Journal of Financial Planning: December 2018
A Question for Fiduciaries: Do You Use the 4 Percent Rule?
Regarding Ian Harvey’s column about being a fiduciary as opposed to a fee-only financial planner (“No Compensation Model Is Conflict Free,” in the October 2018 issue of the Journal), here’s a question to planners who hold themselves out as fiduciaries while charging AUM fees: do you use the 4 percent rule in your planning?
If so, I don’t see how you can hold yourself out as a fiduciary. Why? Because the 4 percent rule does not include taxes and fees. Thus, when fees, say 1 percent, are added along with taxes, the 4 percent rule actually becomes the 5.2 percent rule, and that’s assuming your client is in the 12 percent tax bracket.
Larger distributions from portfolios to pay AUM fees lead to higher taxable income, which leads to higher taxes—never mind the potential increase in taxes on Social Security, increase in Medicare premiums, or even moving a
0 percent taxable asset, capital gains, and dividends into the 15 percent range.
When a “fee-only/fiduciary” adviser is charging 1 percent a year on AUM, how does that increase in account distributions affect the client’s safe withdrawal rate?

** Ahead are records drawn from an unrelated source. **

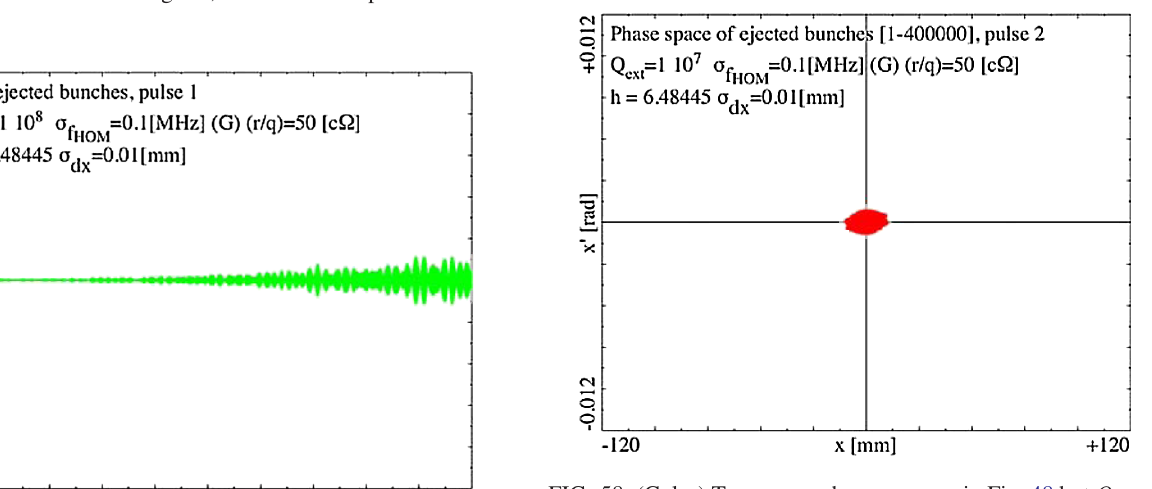
FIG. 58. (Color) Transverse phase space as in Fig. 48 but Q ext ¼ 10 7 , 2nd pulse; for this Q ext the pulse-to-pulse coupling is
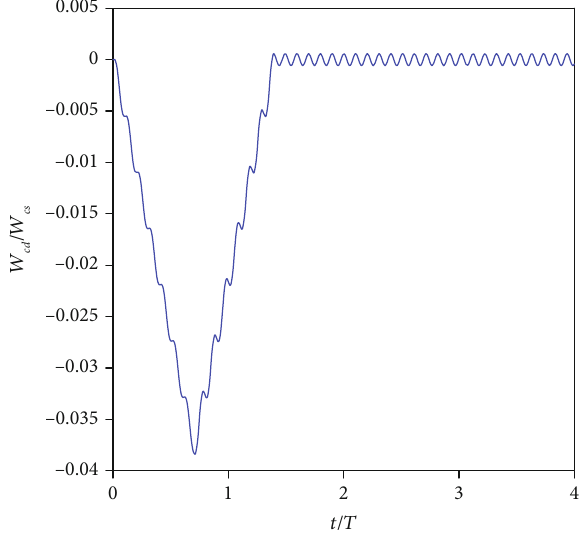
Figure 18: Central displacement of a simply supported beam subjected to symmetric triangular piezoelectric impulse for t d = 1 : 5 / L = ð 0 : 6,0 : 9 Þ . T , x a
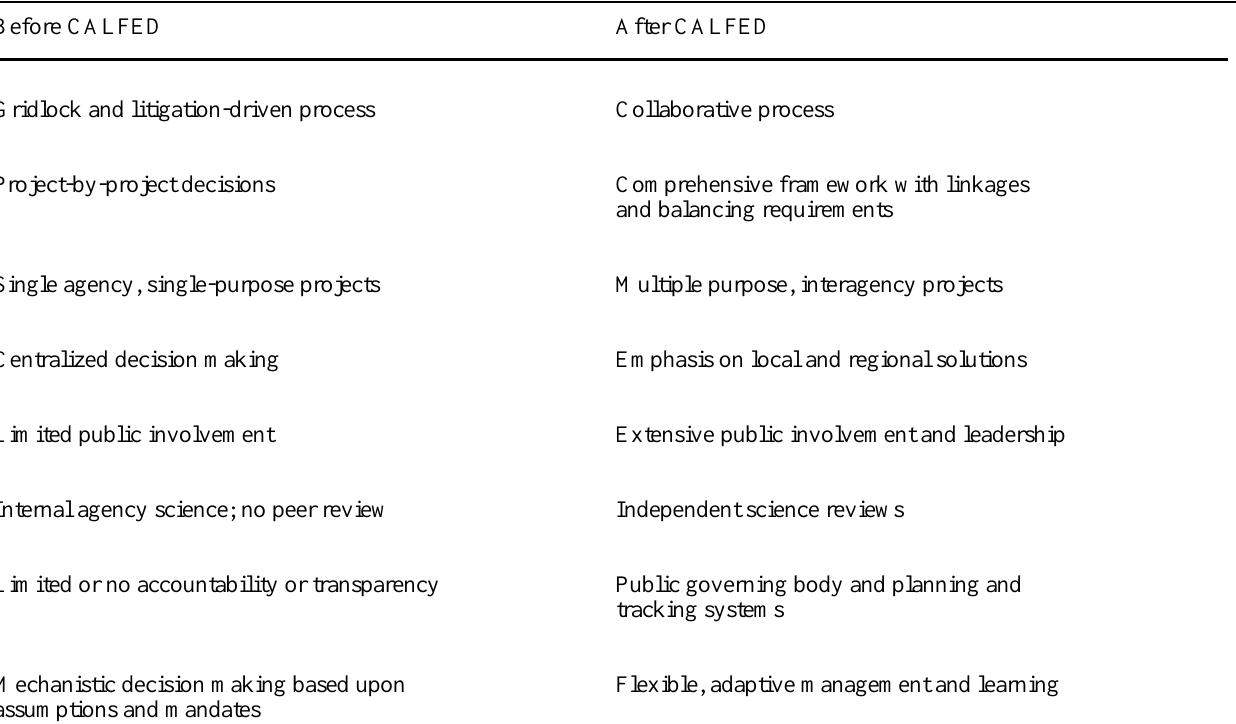
Table 1. Comparison of governance heuristics before and after CALFED. Before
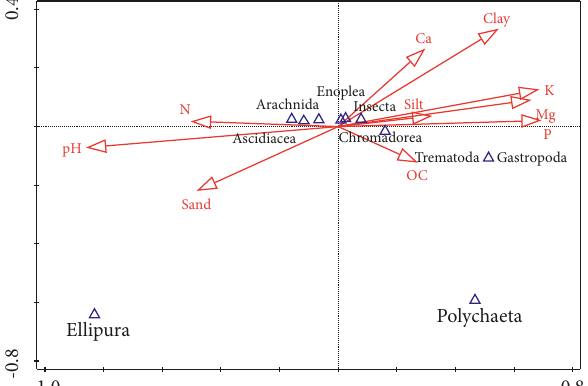
Figure 4: CCA of termite mound and adjacent soil invertebrate communities and soil physicochemical parameters. Table 3: Forward selection of environmental variables, which best explain variation in invertebrate composition among samples. Environmental parameters Explanation (%) Contribution (%) Pseudo-F p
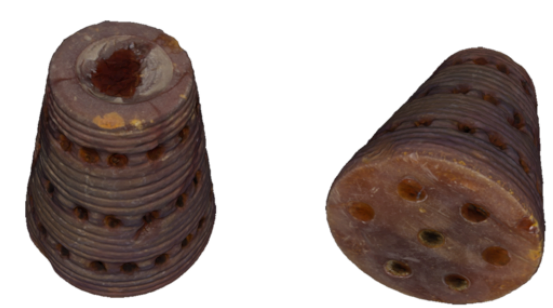
Figure 8. Final 3D model accepted for one of the processed objects.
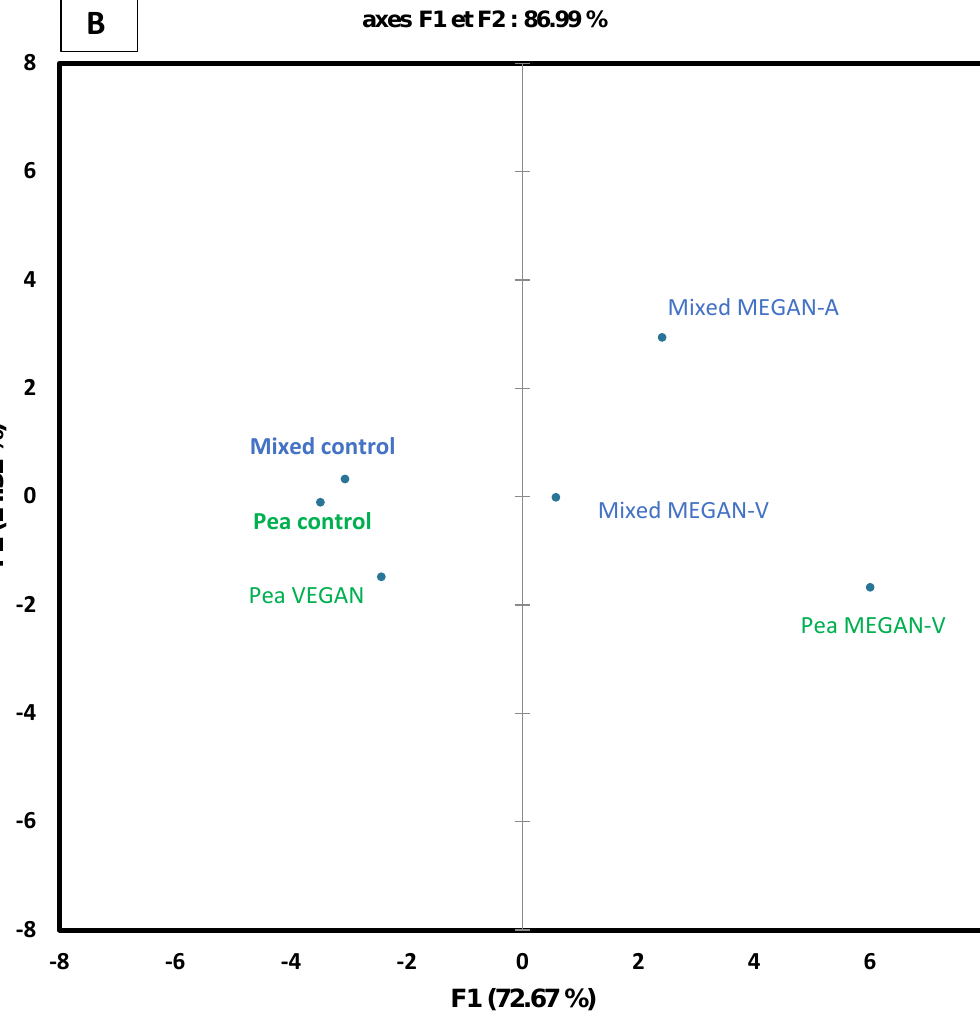
Figure 3. Free amino acid composition of pea and mixed gels: not fermented gel and fermented gel at three days with the different microbial consortia: VEGAN (VEG), MEGAN-A (MEG-A), and MEGAN-V (MEG-V). ( A ) map of amino acids composition, ( B ) map of products: Blue: Mixed gels, Green: Pea Gels.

If you’re not bringing that up with your client, then how do you hold yourself out as a fiduciary?
Ultimately, the industry, in my opinion, will never be seen as legitimate until we stop charging for AUM. The idea that only a small, small portion of the American public can hire us is offensive from the outset. Yet, we continue to want to look to the other professions—attorneys and CPAs—as our model. Last time I looked, anyone with a specific need could go and hire an attorney and CPA regardless of their net worth.